A federal magistrate judge in Missoula denied the motion for reimbursement.

In a statement to the Beacon, the FCD Board of Supervisors said Tuesday that it “respects the Ninth Circuit’s decision and appreciates the legal clarification provided through this case.”
“The District asserted jurisdiction in an effort to administer the Natural Streambed and Land Preservation Act consistently and to fulfill its responsibility to protect Montana’s perennial streams and natural resources,” according to the statement.
Pointing to the lower court’s order denying the Amblers’ request for $80,986.50 in attorneys’ fees, the FCD board said “jurisdictional authority in this matter was not clearly defined, and the District acted in good faith based on the information available at the time. Throughout this process, we heard strong community support for protecting local waterways and worked to carry out our statutory duties responsibly.”

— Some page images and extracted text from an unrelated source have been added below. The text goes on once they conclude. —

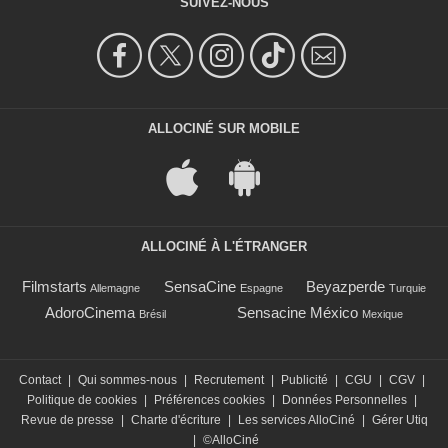
SUIVEZ-NOUS
ALLOCINÉ SUR MOBILE
ALLOCINÉ À L'ÉTRANGER
Filmstarts
SensaCine
Beyazperde
Allemagne
Espagne
Turquie
AdoroCinema
Sensacine México
Brésil
Mexique
Contact
|
Qui sommes-nous
|
Recrutement
|
Publicité
|
CGU
|
CGV
|
Politique de cookies
|
Préférences cookies
|
Données Personnelles
|
Revue de presse
|
Charte d'écriture
|
Les services AlloCiné
|
Gérer Utiq
|
©AlloCiné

The absence of local regulation over private inholdings means the Amblers’ partially completed home, as well as other privately owned parcels inside of the park’s boundaries, exist in a jurisdictional limbo and are not subject to state permitting requirements. That regulatory gray area was at the heart of FCD’s argument that the federal government “has essentially abdicated their duty by failing to make and publish rules and regulations adequate for the care, protection and management of the resource on private inholdings in Glacier National Park,” according to FCD attorney Camisha Sawtelle.
In its statement to the Beacon, the FCD supervisors said the board would “encourage the National Park Service to continue working collaboratively with Glacier National Park’s private inholders, using its authority to support commonsense solutions that protect shared natural resources.”
Mary T. McClelland and Monica Jungster, two West Glacier residents who helped establish the Friends of Montana’s Streams and Rivers group that joined the lawsuit as intervenors, told the Beacon that, while the Ninth Circuit’s ruling confirms that FCD cannot enforce the NSLPA within Glacier National Park, “it also makes clear that federal law governs these activities.”
“The few remaining private properties within park boundaries remain fully subject to federal regulations, including long-standing statutory prohibitions on ‘the erection and maintenance of new summer homes or cottages,’ compliance with the Clean Water Act and many other land use policies,” they said in a joint statement to the Beacon. “This decision underscores that compliance with federal law is not optional and must be enforced to protect park resources such as McDonald Creek.”